What you need to do. In your copy of the data, keep every word exact and include no pictures.

:: Data to process

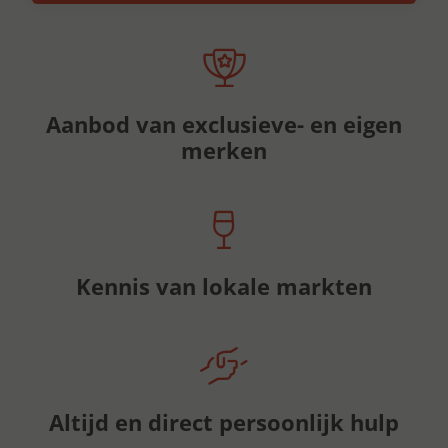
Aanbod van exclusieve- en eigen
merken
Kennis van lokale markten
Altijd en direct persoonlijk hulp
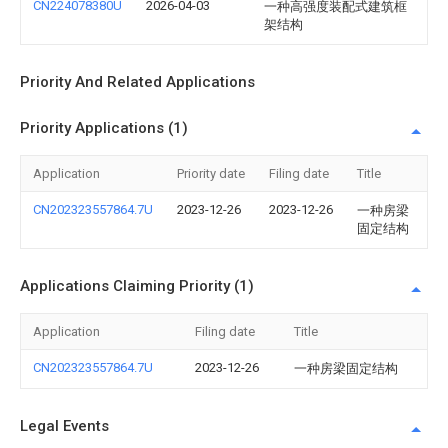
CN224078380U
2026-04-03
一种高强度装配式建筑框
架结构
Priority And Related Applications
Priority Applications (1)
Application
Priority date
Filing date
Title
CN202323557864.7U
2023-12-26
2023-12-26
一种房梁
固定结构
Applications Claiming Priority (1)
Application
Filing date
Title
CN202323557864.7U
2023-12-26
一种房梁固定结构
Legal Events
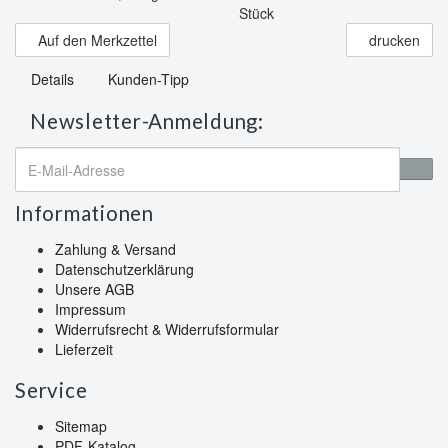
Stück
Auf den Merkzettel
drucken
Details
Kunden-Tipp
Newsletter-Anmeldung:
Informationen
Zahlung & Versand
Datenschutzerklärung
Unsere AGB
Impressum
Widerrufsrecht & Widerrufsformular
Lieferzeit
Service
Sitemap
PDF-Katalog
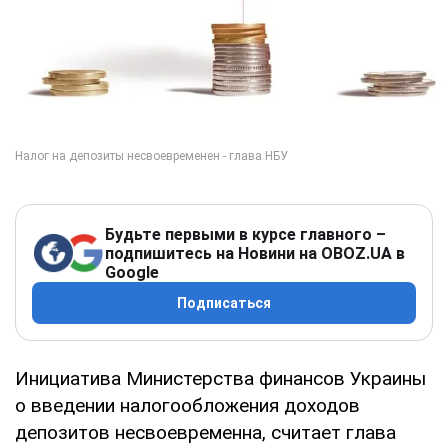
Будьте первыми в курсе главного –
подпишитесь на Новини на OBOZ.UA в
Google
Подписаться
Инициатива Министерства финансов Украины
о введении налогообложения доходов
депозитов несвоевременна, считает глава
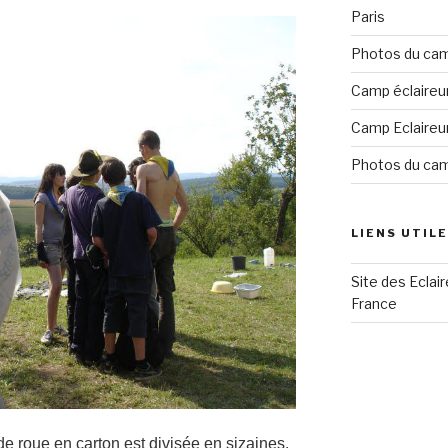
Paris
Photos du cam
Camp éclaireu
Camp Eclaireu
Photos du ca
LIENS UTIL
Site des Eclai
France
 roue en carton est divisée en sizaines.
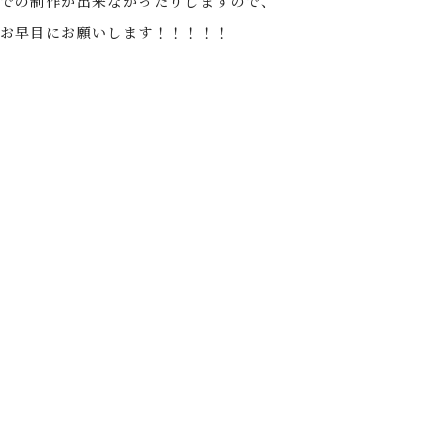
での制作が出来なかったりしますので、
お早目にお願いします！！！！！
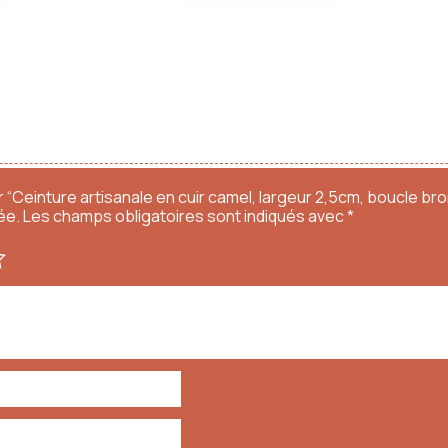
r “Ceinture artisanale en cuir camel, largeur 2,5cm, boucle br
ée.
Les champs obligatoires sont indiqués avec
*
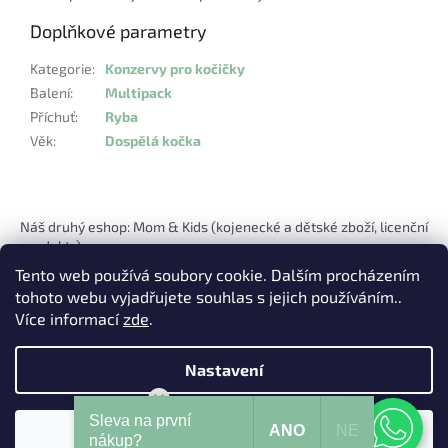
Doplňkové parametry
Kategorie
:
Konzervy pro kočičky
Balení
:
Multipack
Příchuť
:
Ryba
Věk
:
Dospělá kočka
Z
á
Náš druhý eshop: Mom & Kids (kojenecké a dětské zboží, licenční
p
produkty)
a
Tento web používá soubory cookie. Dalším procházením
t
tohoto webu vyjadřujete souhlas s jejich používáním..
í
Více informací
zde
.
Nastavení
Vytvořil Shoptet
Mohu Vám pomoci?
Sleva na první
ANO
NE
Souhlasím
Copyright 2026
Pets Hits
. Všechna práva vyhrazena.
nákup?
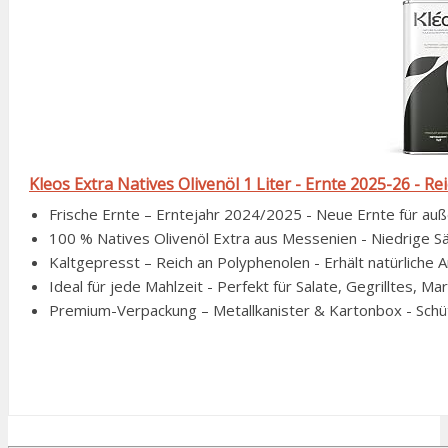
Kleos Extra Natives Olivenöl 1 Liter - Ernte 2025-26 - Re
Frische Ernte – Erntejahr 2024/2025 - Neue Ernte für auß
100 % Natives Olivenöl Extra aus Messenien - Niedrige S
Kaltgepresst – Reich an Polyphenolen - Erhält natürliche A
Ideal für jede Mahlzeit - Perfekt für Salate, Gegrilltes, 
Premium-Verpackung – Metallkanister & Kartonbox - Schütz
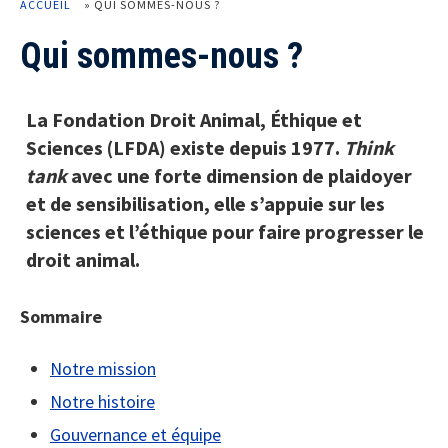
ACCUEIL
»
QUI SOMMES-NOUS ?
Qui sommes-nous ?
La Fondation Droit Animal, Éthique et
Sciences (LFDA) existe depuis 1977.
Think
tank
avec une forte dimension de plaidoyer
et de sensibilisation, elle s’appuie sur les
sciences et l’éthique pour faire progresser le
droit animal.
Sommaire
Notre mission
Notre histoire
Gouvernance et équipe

::::

Your solution.
Aanbod van exclusieve- en eigen
merken
Kennis van lokale markten
Altijd en direct persoonlijk hulp
CN224078380U
2026-04-03
一种高强度装配式建筑框
架结构
Priority And Related Applications
Priority Applications (1)
Application
Priority date
Filing date
Title
CN202323557864.7U
2023-12-26
2023-12-26
一种房梁
固定结构
Applications Claiming Priority (1)
Application
Filing date
Title
CN202323557864.7U
2023-12-26
一种房梁固定结构
Legal Events
Stück
Auf den Merkzettel
drucken
Details
Kunden-Tipp
Newsletter-Anmeldung:
Informationen
Zahlung & Versand
Datenschutzerklärung
Unsere AGB
Impressum
Widerrufsrecht & Widerrufsformular
Lieferzeit
Service
Sitemap
PDF-Katalog
Будьте первыми в курсе главного –
подпишитесь на Новини на OBOZ.UA в
Google
Подписаться
Инициатива Министерства финансов Украины
о введении налогообложения доходов
депозитов несвоевременна, считает глава
Paris
Photos du cam
Camp éclaireu
Camp Eclaireu
Photos du ca
LIENS UTIL
Site des Eclai
France
 roue en carton est divisée en sizaines.
での制作が出来なかったりしますので、
お早目にお願いします！！！！！
r “Ceinture artisanale en cuir camel, largeur 2,5cm, boucle br
ée.
Les champs obligatoires sont indiqués avec
*
Doplňkové parametry
Kategorie
:
Konzervy pro kočičky
Balení
:
Multipack
Příchuť
:
Ryba
Věk
:
Dospělá kočka
Z
á
Náš druhý eshop: Mom & Kids (kojenecké a dětské zboží, licenční
p
produkty)
a
Tento web používá soubory cookie. Dalším procházením
t
tohoto webu vyjadřujete souhlas s jejich používáním..
í
Více informací
zde
.
Nastavení
Vytvořil Shoptet
Mohu Vám pomoci?
Sleva na první
ANO
NE
Souhlasím
Copyright 2026
Pets Hits
. Všechna práva vyhrazena.
nákup?
Kleos Extra Natives Olivenöl 1 Liter - Ernte 2025-26 - Re
Frische Ernte – Erntejahr 2024/2025 - Neue Ernte für auß
100 % Natives Olivenöl Extra aus Messenien - Niedrige S
Kaltgepresst – Reich an Polyphenolen - Erhält natürliche A
Ideal für jede Mahlzeit - Perfekt für Salate, Gegrilltes, 
Premium-Verpackung – Metallkanister & Kartonbox - Schütz
ACCUEIL
»
QUI SOMMES-NOUS ?
Qui sommes-nous ?
La Fondation Droit Animal, Éthique et
Sciences (LFDA) existe depuis 1977.
Think
tank
avec une forte dimension de plaidoyer
et de sensibilisation, elle s’appuie sur les
sciences et l’éthique pour faire progresser le
droit animal.
Sommaire
Notre mission
Notre histoire
Gouvernance et équipe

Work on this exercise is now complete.